UBS could announce a settlement with prosecutors for violating terms of the 2014 deal as soon as this week, the Wall Street Journal reported on Thursday. The bank could agree to pay at least hundreds of millions of dollars, according to the report. The UBS spokesperson declined to comment on a possible settlement. 

Under its plea agreement with the U.S., Credit Suisse had to disclose all undeclared U.S. accounts closed and transferred from 2008 to 2014. Disclosing those account holders, known as “leaver lists,” was a U.S. requirement for Credit Suisse, several other Swiss banks that faced criminal charges, and 80 Swiss banks that made deals to avoid prosecution.

At the time of the report in 2023, Senator Ron Wyden, the Oregon Democrat who chairs the committee, slammed “greedy Swiss bankers” who appeared to be engaged in a “massive, ongoing conspiracy to help ultra-wealthy U.S. citizens to evade taxes.”

The report was released around the same time that Credit Suisse was being sold to rival UBS in a 3 billion franc ($3.3 billion) deal brokered by the Swiss government after years of scandal and mismanagement. 

‘Donate’ assets

Gilda Rosenberg was charged in a so-called criminal information. In a separate case last year, she pleaded guilty in Texas to conspiracy to commit wire fraud involving a Miami vending machine company she owns. She is scheduled to be sentenced on April 30. 

Rosenberg, a U.S. citizen, was born in Colombia and lives in south Florida, according to the tax charge. She conspired with two family members also born in Colombia, the U.S. alleges. They hid money in accounts in Switzerland, Spain, Israel and Andorra, prosecutors charged. 

Rosenberg and one relative agreed to sign documents purporting to “donate” assets in undeclared accounts to the other relative, the U.S. alleges.
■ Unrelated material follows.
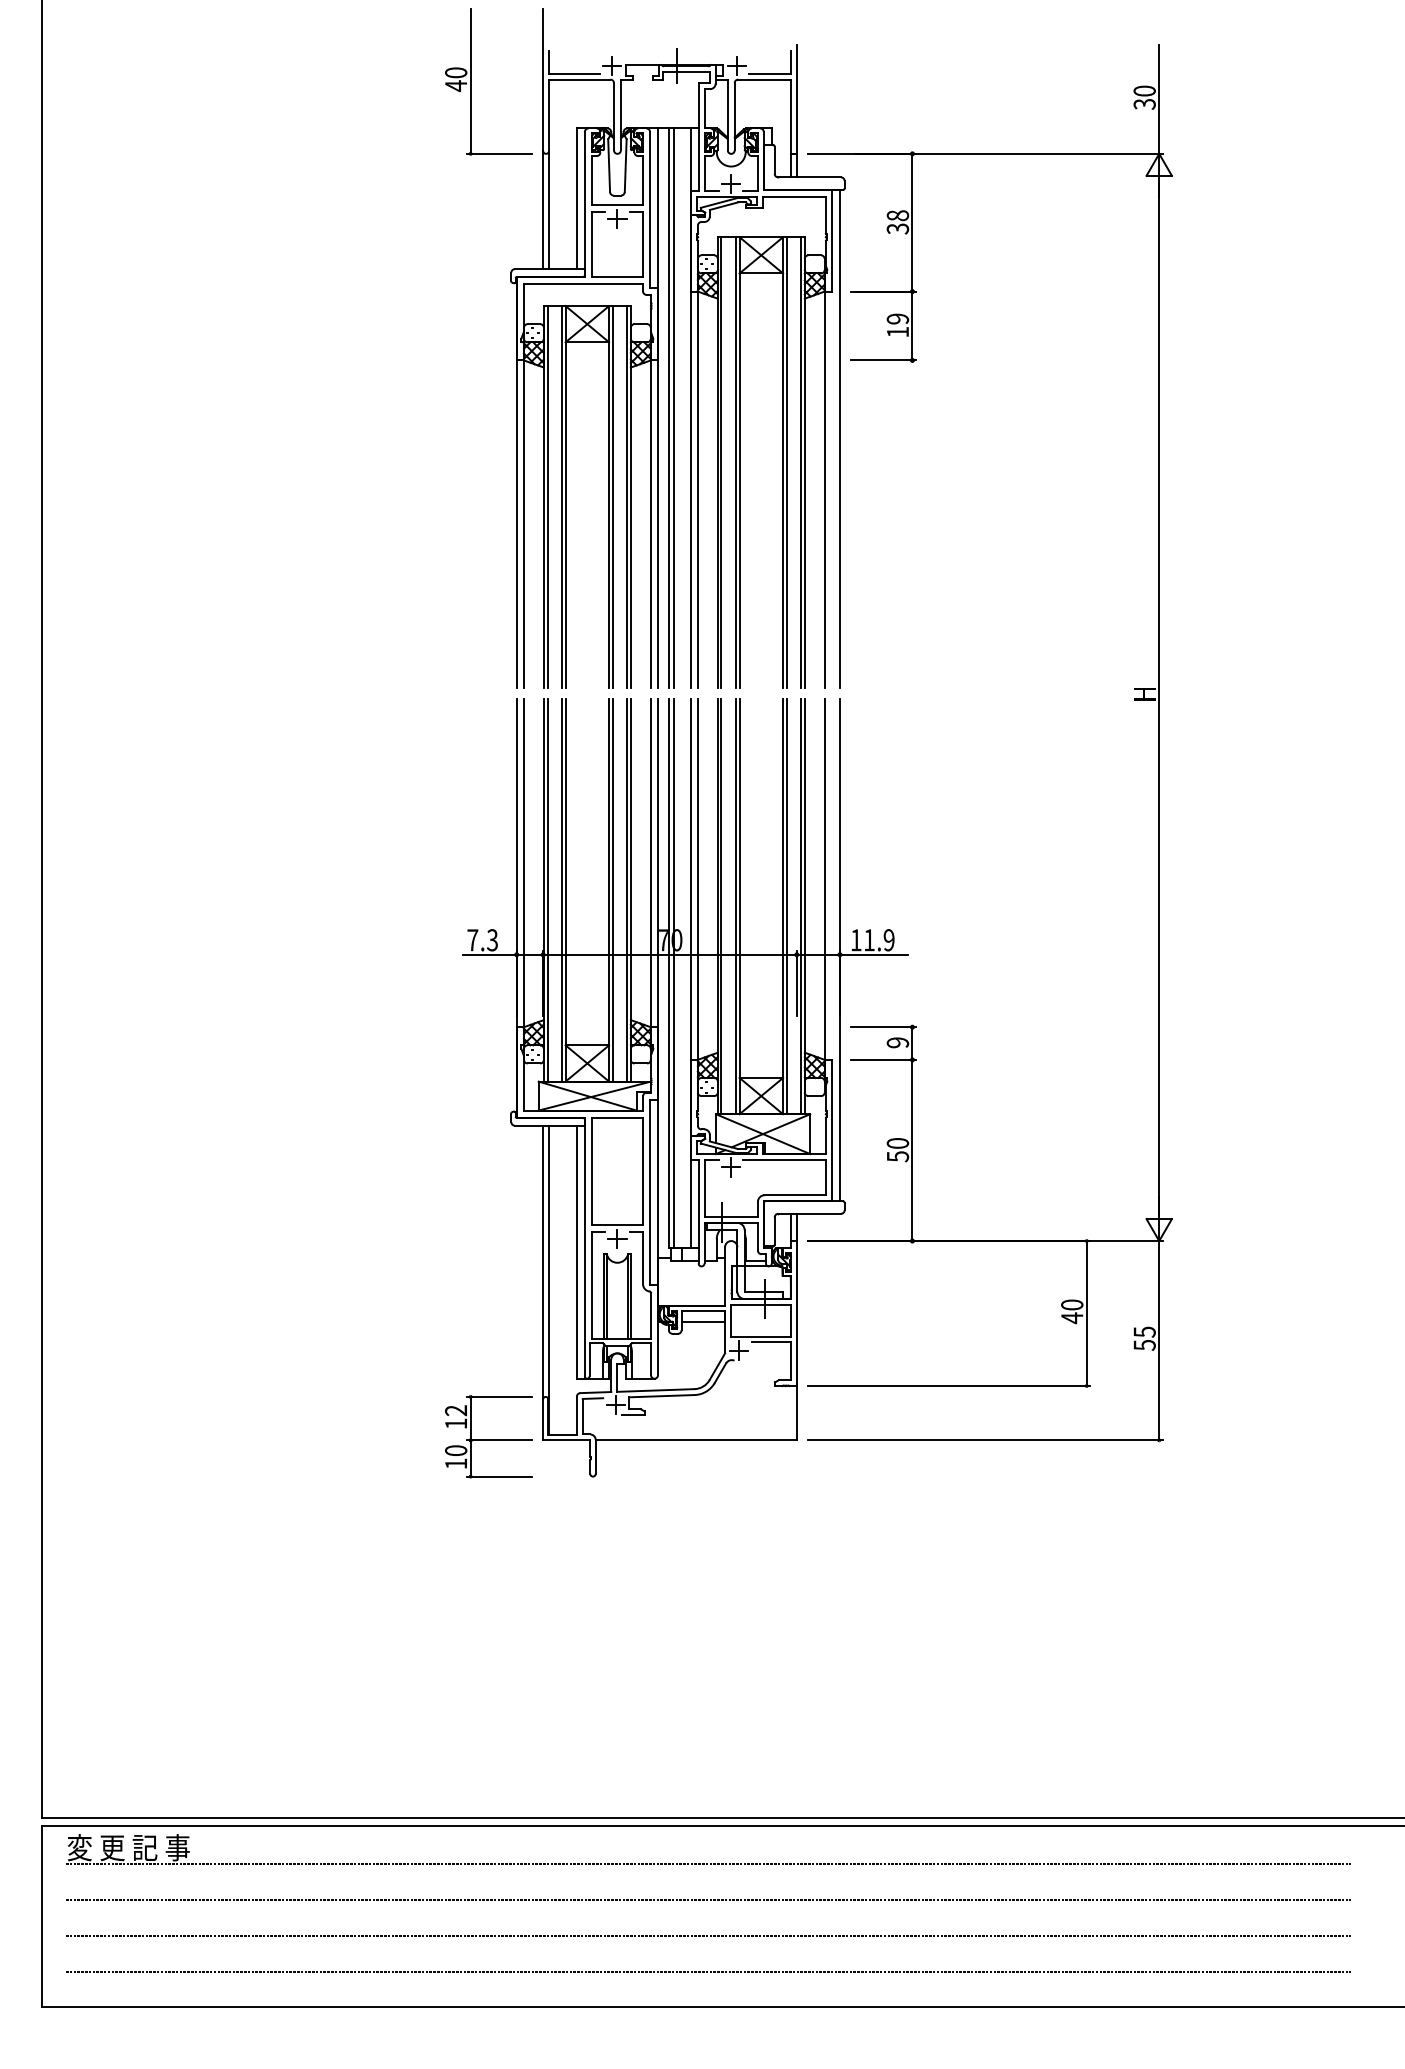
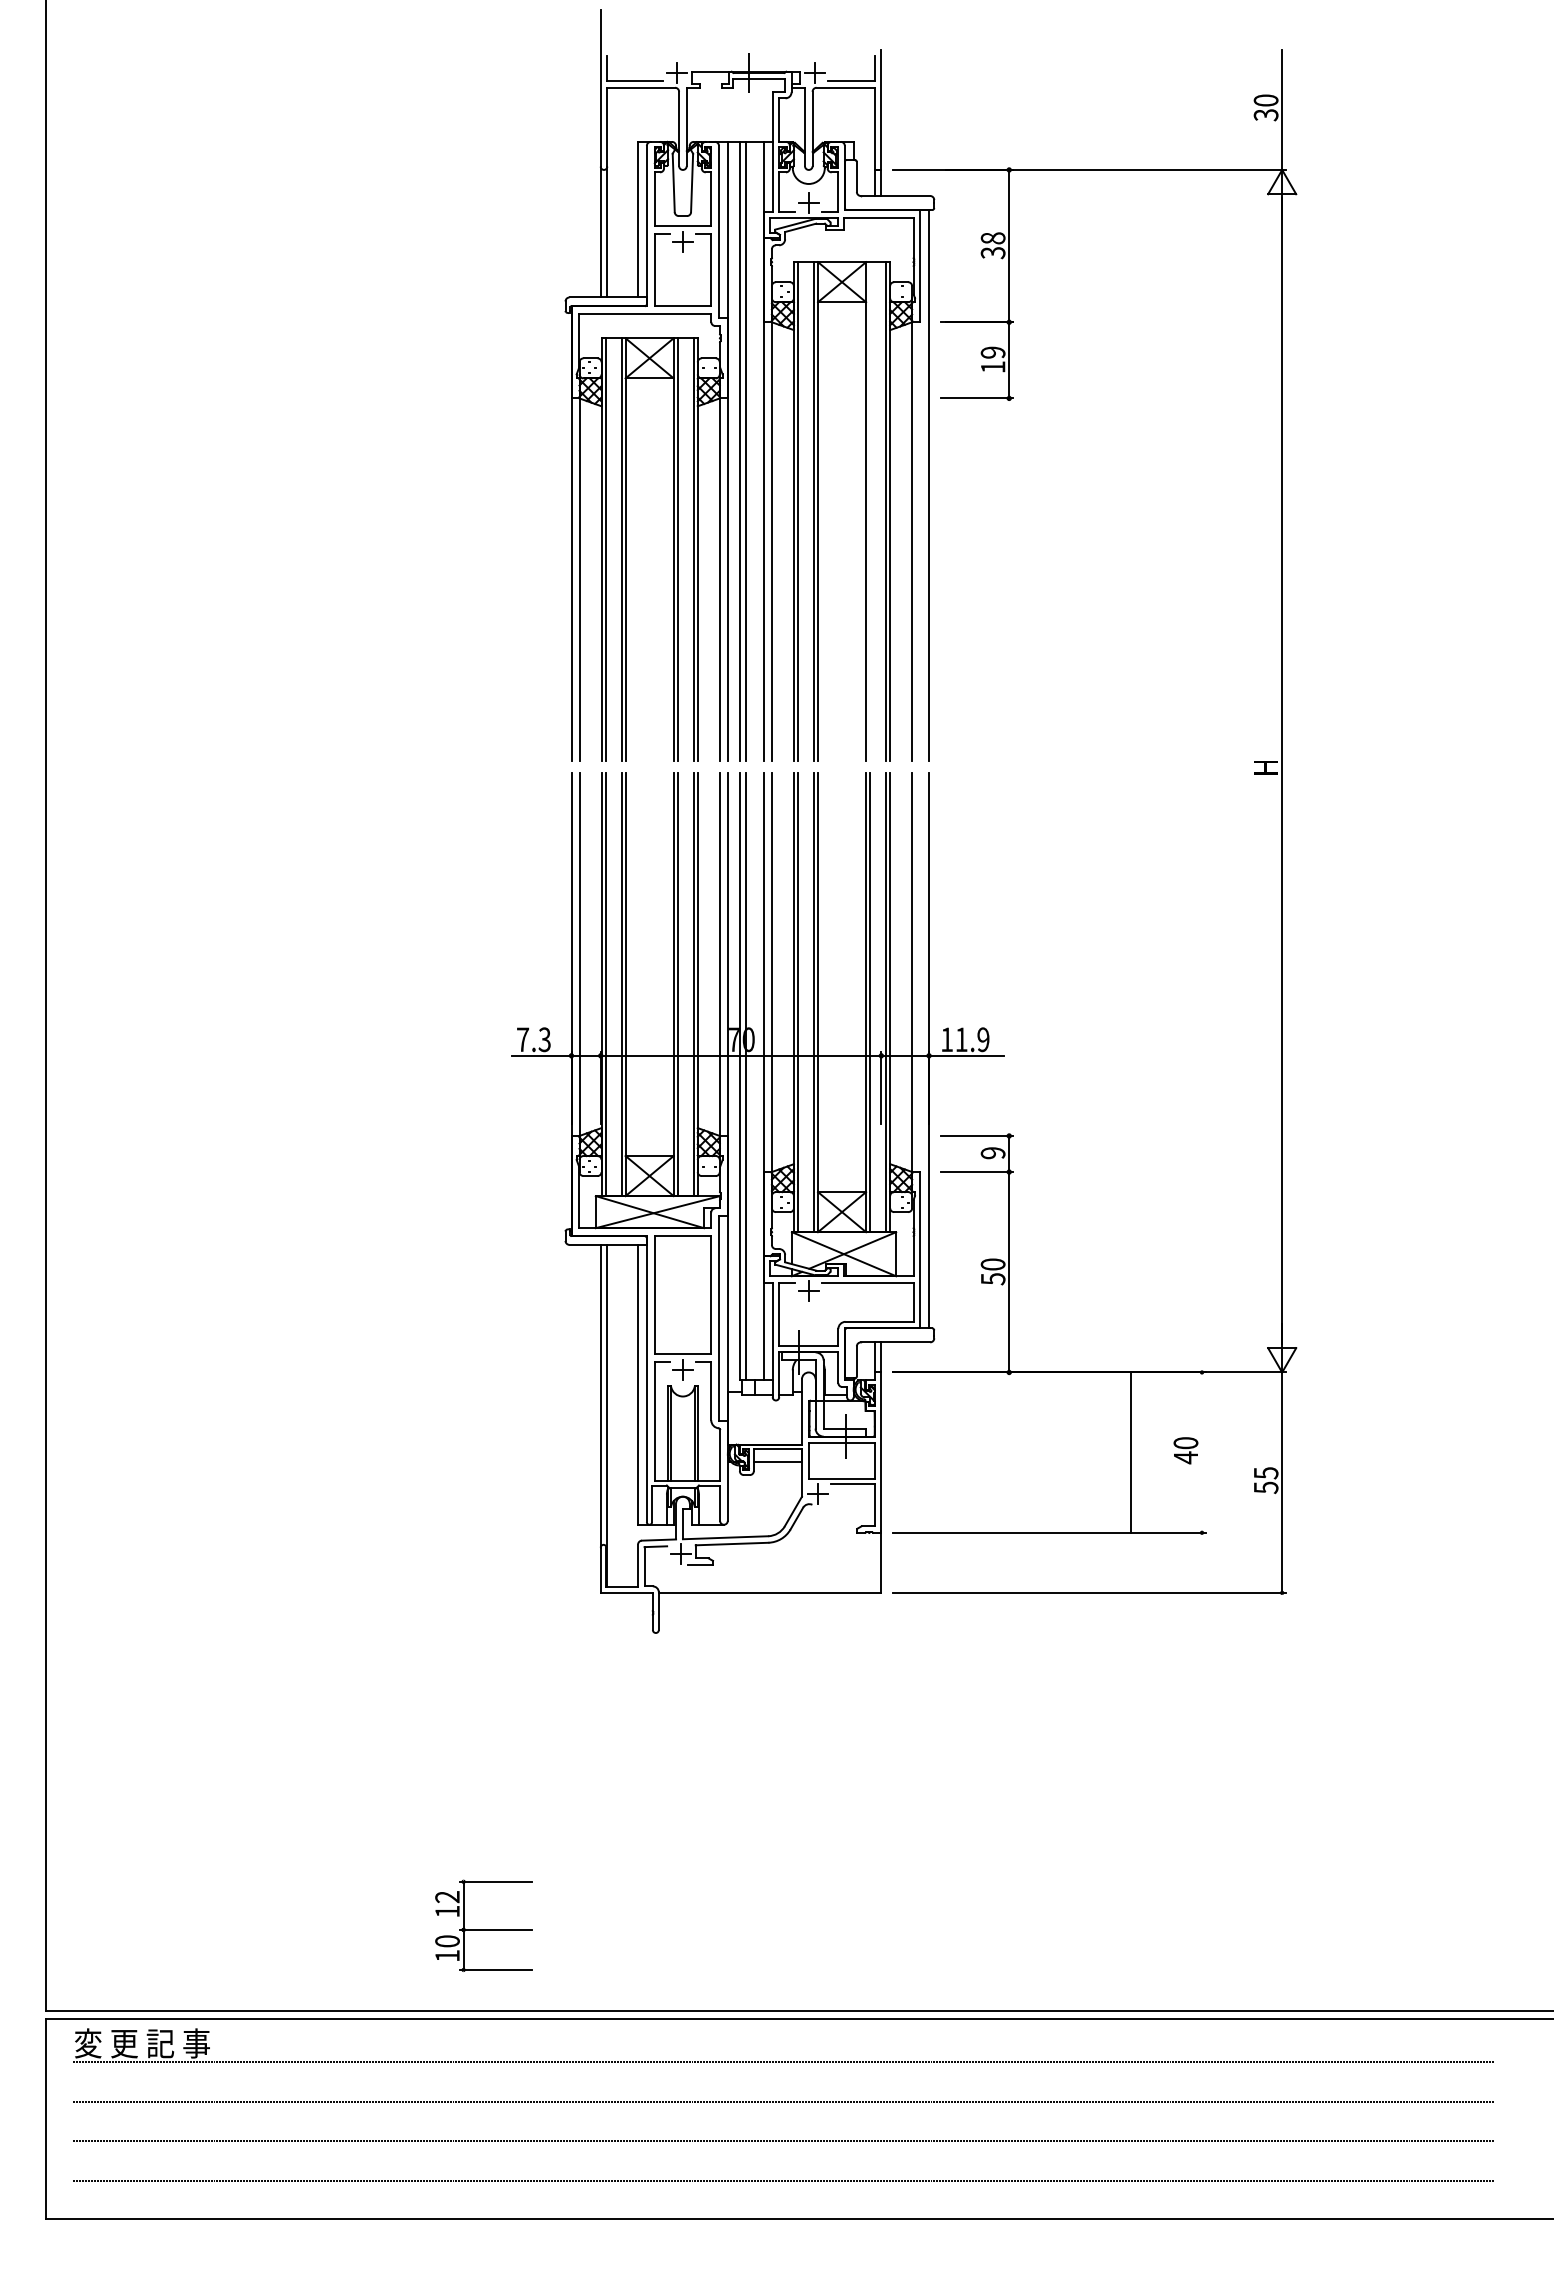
part: (471, 82) -> (521, 90), removed
line: (787, 462) -> (870, 511), removed
line: (1087, 1313) -> (1131, 1452), moved
part: (488, 1436) -> (483, 1925), moved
She also caused her return preparer to underreport income to the IRS and falsely say she had no interest in a foreign financial account, according to the charge.  

Since the bank’s 2014 guilty plea, other U.S. clients of Credit Suisse have been charged in tax cases. In 2016, Dan Horsky pleaded guilty to hiding more than $200 million in assets from the IRS. A Brazilian-American businessman, Dan Rotta, was indicted last year for allegedly using Credit Suisse, UBS and other Swiss banks to hide more than $20 million in assets from U.S. tax authorities over 35 years.